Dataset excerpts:
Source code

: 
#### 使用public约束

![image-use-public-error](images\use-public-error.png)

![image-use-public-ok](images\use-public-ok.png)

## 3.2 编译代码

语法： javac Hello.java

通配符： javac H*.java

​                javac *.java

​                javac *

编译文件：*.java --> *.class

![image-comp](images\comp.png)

| Exercise |
In the lines above, find the word "javac" and copy each line that contains it.

| Problem solution |
语法： javac Hello.java
通配符： javac H*.java
​                javac *.java
​                javac *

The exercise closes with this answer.